Don’t be too ambitious ¶

When starting the project, we already thought of a lot of nice features that our compiler should have: Colored output. Pretty error reporting. Full polymorphic functions with monomorphization.

If you are coding something for the first time, try to get your shit working first. In the end, you will see that you could have done everything better. During your first rewrite you can go implement your pretty error reporting or your super-clever garbage collection.

Hands-on knowledge matters ¶

In the beginning of the course we were to choose a language to write our compiler in. We were urged to use a functional programming language (they recommended their own language Clean). We were stubborn of course. Programming in a functional language is just harder than programming in an imperative language.

In the end this turned out not to be a problem. The parsing and type-checking stage may have been a bit harder to implement, but we found that the language does not really matter.

What mattered more was the way we wrote our code. A good rule of thumb, when writing complicated code, would be “Think before you type”. Most code is easy, some isn’t. So when you are going to implement your parser consider beforehand: “Am I going to use parser combinators?” “Should I first rewrite my language’s grammar?”

Also use a structured workflow. Use git. It does not really matter how well you know Haskell if you have to download your newest version from Dropbox for your demo.

New programming language? Hard project? Choose one! ¶

We wanted to use a typed language, so Python was out of the picture.

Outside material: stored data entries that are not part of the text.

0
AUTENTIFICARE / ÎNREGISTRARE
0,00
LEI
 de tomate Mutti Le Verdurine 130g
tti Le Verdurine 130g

We did not choose C or C++ (which was used by friends of ours in the past), because we did not want to spend most of our time doing memory management. We did not choose Java, well… because it’s Java. So in the end we settled on Rust, because it seemed like a language that we should probably learn anyway (the same holds for Go). It has pattern matching and a very nice macro system (useful for making parser combinators), plus it has a very nice testing framework and an easy package manager. One downside was that the language was pretty new to both of us.

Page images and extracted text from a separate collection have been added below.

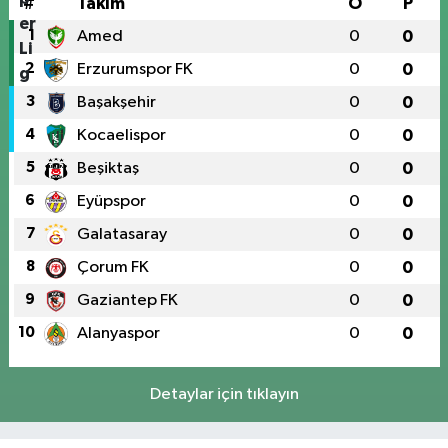
#
Takım
O
P
1
Amed
0
0
2
Erzurumspor FK
0
0
3
Başakşehir
0
0
4
Kocaelispor
0
0
5
Beşiktaş
0
0
6
Eyüpspor
0
0
7
Galatasaray
0
0
8
Çorum FK
0
0
9
Gaziantep FK
0
0
10
Alanyaspor
0
0
Detaylar için tıklayın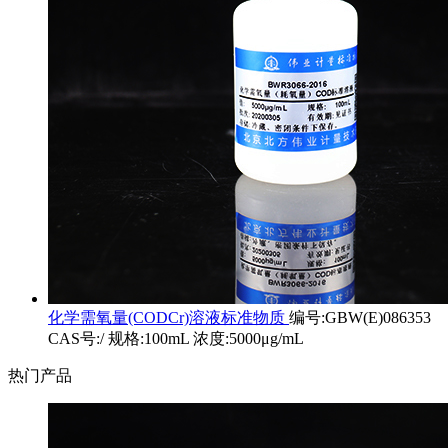
化学需氧量(CODCr)溶液标准物质
编号:GBW(E)086353
CAS号:/ 规格:100mL 浓度:5000μg/mL
热门产品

This would not have been a problem if the task at hand was easy. Like building some kind of web server, or a simple game. That is easy. Building a compiler for the first time is not easy. Halfway through our project we found out that we should not have used Rust. It would have saved us tons of time, allowing us to work on our compiler, instead of debugging all those cannot move out of borrowed content errors. We should have used a language that we both already knew, like Python (screw strong typing). Or we should have done an easy project. Trying both was just a bad idea.

You didn’t really understand the errors ¶

Spoiler: You probably still don’t understand then now!

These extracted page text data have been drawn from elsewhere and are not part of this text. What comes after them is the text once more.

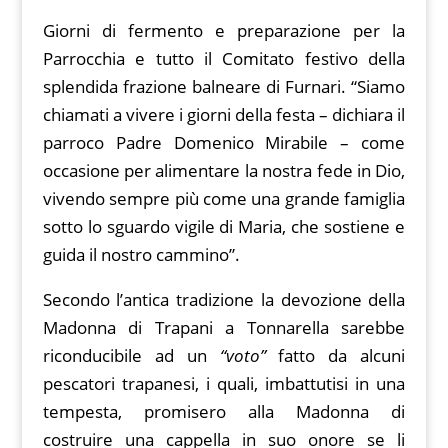
Giorni di fermento e preparazione per la
Parrocchia e tutto il Comitato festivo della
splendida frazione balneare di Furnari. “Siamo
chiamati a vivere i giorni della festa – dichiara il
parroco Padre Domenico Mirabile – come
occasione per alimentare la nostra fede in Dio,
vivendo sempre più come una grande famiglia
sotto lo sguardo vigile di Maria, che sostiene e
guida il nostro cammino”.
Secondo l’antica tradizione la devozione della
Madonna di Trapani a Tonnarella sarebbe
riconducibile ad un
“voto”
fatto da alcuni
pescatori trapanesi, i quali, imbattutisi in una
tempesta, promisero alla Madonna di
costruire una cappella in suo onore se li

Which brings us to the third major lesson: compiler errors are terrible. We get trained to know what to fix when we see error: cannot unify types [v9], v13. We only know that there was some kind of type error. But we sure as hell don’t know what “unification” means.

A fun thing about building your own compiler is that you yourself encounter the same errors in your input. We actually learned what type inference is and what unification actually means. Now I recognize these exact same errors when compiling code in other languages.

However, compiling code is complex. Often compilers fail to generate reasonable error messages that are both complete and concise. (The Elm language does this very well, by the way.)

This last skill is the main reason why I urge you to implement your own compiler some time. Aside from the point that you should have written one at least once in your life.

Conclusion ¶

I got a 7 (out of 10) for the course. A reasonable mark, for my standards. A fun course. I don’t mind having put a lot more time in this course than in other courses. Building a compiler is challenging and a lot of fun. I am now less intimidated by compiler code in the wild.

I would rather do this course than learning about all types of access control models. I am still waiting for my university to set up a Kernel construction course.